BAS: You’ve been on a lot of advisory panels, including here on the Bulletin‘s own Science and Security Board, and you’re very well-known as a scientist. You get inquiries from journalists like me all the time, and I’m wondering how you balance your public life as an ambassador for science with your professional and private life as somebody who is still actively doing research.
SS: I view it as a responsibility to do some public outreach, and I’m particularly aware of the fact that there’s a fair number of younger, early-career women in this field, but I started out at a time when women were extremely few and far between. Because of that, I put effort into activities that I think help with the role-model aspect. I still have to limit it. Sometimes I have to decide, “No, I can’t do that because I just don’t have time and it would take too much time away from the research that I love.”
BAS: In another interview, you talked some about the dangers of scientists becoming too sure of themselves as they get older, and the importance of examining your own thinking and staying open to completely new ideas. In the context of climate change, how do you advocate for that kind of “uncertainty” without playing into the hands of people who are promoting uncertainty as a reason to do nothing about global warming?

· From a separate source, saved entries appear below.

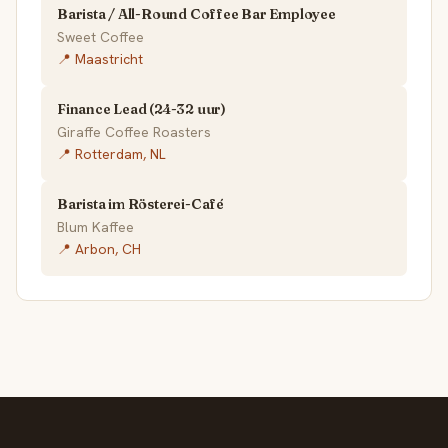
Barista / All-Round Coffee Bar Employee
Sweet Coffee
📍 Maastricht
Finance Lead (24-32 uur)
Giraffe Coffee Roasters
📍 Rotterdam, NL
Barista im Rösterei-Café
Blum Kaffee
📍 Arbon, CH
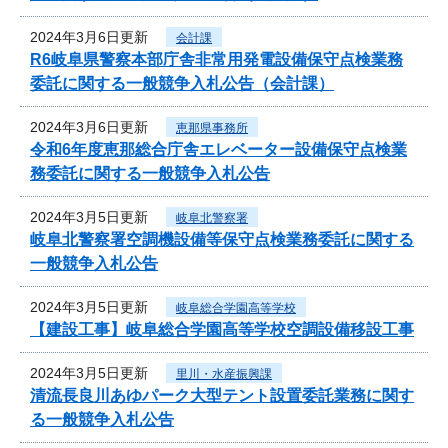
2024年3月6日更新
会計課
R6岐阜県警察本部庁舎非常用発電設備保守点検業務
委託に関する一般競争入札公告（会計課）
2024年3月6日更新
恵那県事務所
令和6年度恵那総合庁舎エレベーター設備保守点検業
務委託に関する一般競争入札公告
2024年3月5日更新
岐阜北警察署
岐阜北警察署空調機設備等保守点検業務委託に関する
一般競争入札公告
2024年3月5日更新
岐阜総合学園高等学校
【建設工事】岐阜総合学園高等学校空調設備移設工事
2024年3月5日更新
里川・水産振興課
清流長良川あゆパーク大型テント設置委託業務に関す
る一般競争入札公告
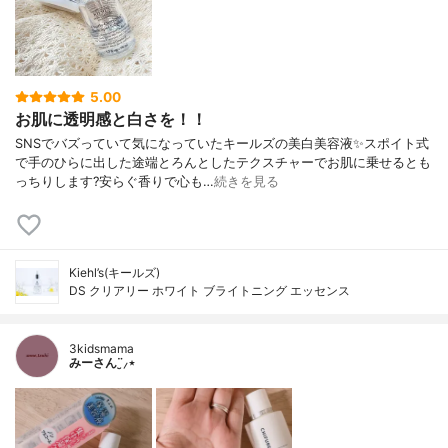
5.00
お肌に透明感と白さを！！
SNSでバズっていて気になっていたキールズの美白美容液✨スポイト式
で手のひらに出した途端とろんとしたテクスチャーでお肌に乗せるとも
っちりします?安らぐ香りで心も…
続きを見る
Kiehl’s(キールズ)
DS クリアリー ホワイト ブライトニング エッセンス
3kidsmama
みーさん¨̮⸝⋆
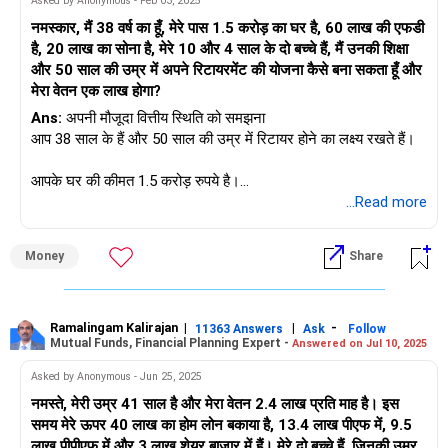
Asked by Anonymous - Feb 03, 2025
नमस्कार, मैं 38 वर्ष का हूँ, मेरे पास 1.5 करोड़ का घर है, 60 लाख की एफडी
है, 20 लाख का सोना है, मेरे 10 और 4 साल के दो बच्चे हैं, मैं उनकी शिक्षा
और 50 साल की उम्र में अपने रिटायरमेंट की योजना कैसे बना सकता हूँ और
मेरा वेतन एक लाख होगा?
Ans:
अपनी मौजूदा वित्तीय स्थिति को समझना
आप 38 साल के हैं और 50 साल की उम्र में रिटायर होने का लक्ष्य रखते हैं।
आपके घर की कीमत 1.5 करोड़ रुपये है।
...Read more
आपके पास 60 लाख रुपये की सावधि जमा राशि है।
Money
Share
आपके पास 20 लाख रुपये का सोना है।
आपकी मासिक आय 1 लाख रुपये है।
Ramalingam Kalirajan
|
|
-
11363 Answers
Ask
Follow
Mutual Funds, Financial Planning Expert -
Answered on Jul 10, 2025
आपके दो बच्चे हैं, जिनकी उम्र 10 और 4 साल है।
Asked by Anonymous - Jun 25, 2025
आपका ध्यान शिक्षा योजना और सेवानिवृत्ति योजना पर है।
नमस्ते, मेरी उम्र 41 साल है और मेरा वेतन 2.4 लाख प्रति माह है। इस
समय मेरे ऊपर 40 लाख का होम लोन बकाया है, 13.4 लाख पीएफ में, 9.5
यह एक मजबूत शुरुआत है। आपने अब तक अपने वित्त का प्रबंधन अच्छी तरह
लाख पीपीएफ में और 3 लाख शेयर बाजार में हैं। मेरे दो बच्चे हैं, जिनकी उम्र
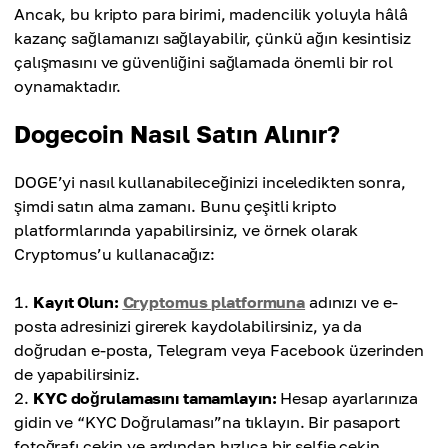
Ancak, bu kripto para birimi, madencilik yoluyla hâlâ
kazanç sağlamanızı sağlayabilir, çünkü ağın kesintisiz
çalışmasını ve güvenliğini sağlamada önemli bir rol
oynamaktadır.
Dogecoin Nasıl Satın Alınır?
DOGE’yi nasıl kullanabileceğinizi inceledikten sonra,
şimdi satın alma zamanı. Bunu çeşitli kripto
platformlarında yapabilirsiniz, ve örnek olarak
Cryptomus’u kullanacağız:
Kayıt Olun:
Cryptomus platformuna
adınızı ve e-
posta adresinizi girerek kaydolabilirsiniz, ya da
doğrudan e-posta, Telegram veya Facebook üzerinden
de yapabilirsiniz.
KYC doğrulamasını tamamlayın:
Hesap ayarlarınıza
gidin ve “KYC Doğrulaması”na tıklayın. Bir pasaport
fotoğrafı çekin ve ardından hızlıca bir selfie çekin.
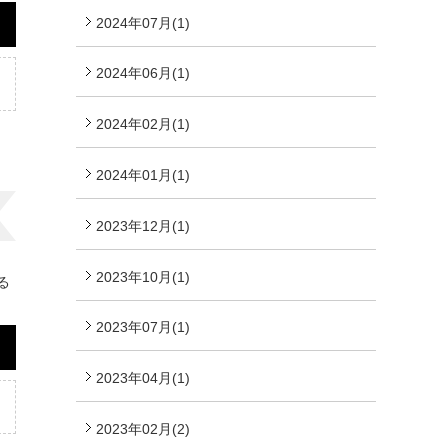
2024年07月(1)
2024年06月(1)
2024年02月(1)
2024年01月(1)
2023年12月(1)
2023年10月(1)
る
2023年07月(1)
2023年04月(1)
2023年02月(2)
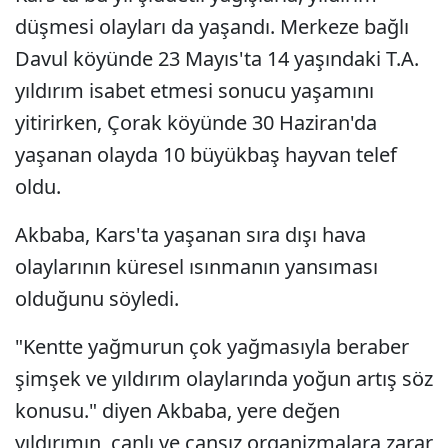
düşmesi olayları da yaşandı. Merkeze bağlı
Davul köyünde 23 Mayıs'ta 14 yaşındaki T.A.
yıldırım isabet etmesi sonucu yaşamını
yitirirken, Çorak köyünde 30 Haziran'da
yaşanan olayda 10 büyükbaş hayvan telef
oldu.
Akbaba, Kars'ta yaşanan sıra dışı hava
olaylarının küresel ısınmanın yansıması
olduğunu söyledi.
"Kentte yağmurun çok yağmasıyla beraber
şimşek ve yıldırım olaylarında yoğun artış söz
konusu." diyen Akbaba, yere değen
yıldırımın, canlı ve cansız organizmalara zarar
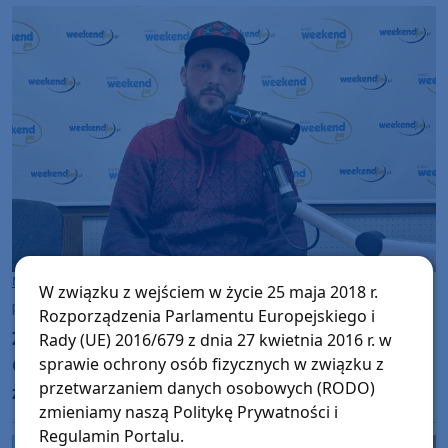
Muzyka
Muzyka
W związku z wejściem w życie 25 maja 2018 r.
piątek, 3 listopada 2023, 15:02
Rozporządzenia Parlamentu Europejskiego i
Znany z projektu ROOMX Sebastian Sikorski z
Rady (UE) 2016/679 z dnia 27 kwietnia 2016 r. w
Chojnic sięga tym razem po DŻEM. Posłuchaj,
sprawie ochrony osób fizycznych w związku z
przetwarzaniem danych osobowych (RODO)
zobacz klip
zmieniamy naszą Politykę Prywatności i
Regulamin Portalu.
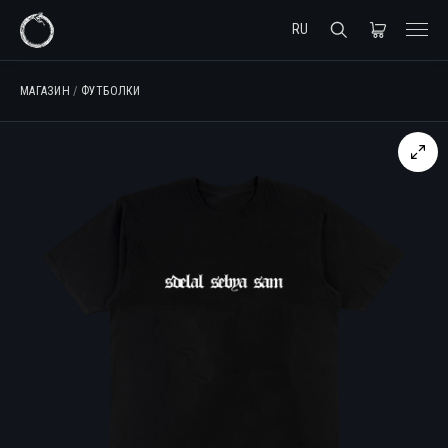
RU
МАГАЗИН
/
ФУТБОЛКИ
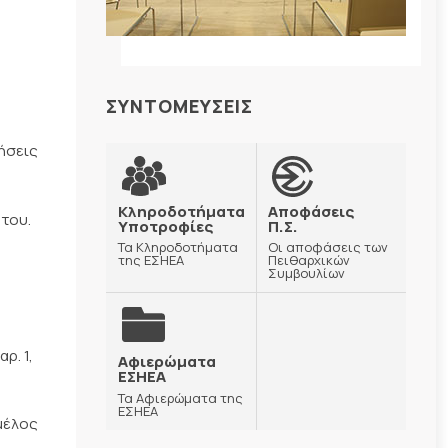
,
ΣΥΝΤΟΜΕΥΣΕΙΣ
ήσεις
Κληροδοτήματα
Αποφάσεις
 του.
Υποτροφίες
Π.Σ.
Τα Κληροδοτήματα
Οι αποφάσεις των
της ΕΣΗΕΑ
Πειθαρχικών
Συμβουλίων
ά
ρ. 1,
Αφιερώματα
ΕΣΗΕΑ
Τα Αφιερώματα της
ΕΣΗΕΑ
 μέλος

SS: Well, don’t ever forget that uncertainties cut both ways. It’s also quite possible to underestimate how bad things could be, and we certainly did that with the ozone problem. Climate is all about risk. There’s a risk that we’re going to be over-careful, I suppose, in doing things to protect ourselves from climate change. But there’s a much bigger risk that we’re going to be under-careful and not do enough. We don’t buy fire insurance for our homes because we think the home is going to burn; we buy it because of how bad it would be if it actually did. In this case, we know that our home is going to get a lot hotter, and it could happen faster than we think. I see so many indicators that a lot of things are going to be bad.
An easy example is wildfire: We’re seeing more and more of it, and the fire season is now longer than it used to be. We don’t really understand ecosystem dynamics well enough to fully predict how bad it could get, but I think we have every reason to believe that it’s going to be just horrible. There will be places where the landscape will be permanently altered. I find that sort of thing to be heart-wrenching, because of what it’s going to do to the people who live in those places.
BAS: You seem to really love a challenge, so what is the encore to solving the ozone puzzle?
SS: I think we are in an interesting phase now with ozone that some people call the accountability period. The first period of ozone research sometimes is called credibility: Was [the ozone hole] real? Then we moved into manageability: What can we do about it? Now we’re into accountability: Have we done all the things we could do? There are still, for example, chlorofluorocarbons out there in what’s sometimes called the banks, things like old refrigerators and old air conditioners. To what extent is our recycling process operating at top efficiency, to better recover all that material that we don’t need anymore? I think that’s a very, very interesting question. And then, just understanding the chemistry of how the ozone layer responds as chlorine decreases is a fascinating and interesting problem, too. I’m not bored with ozone yet.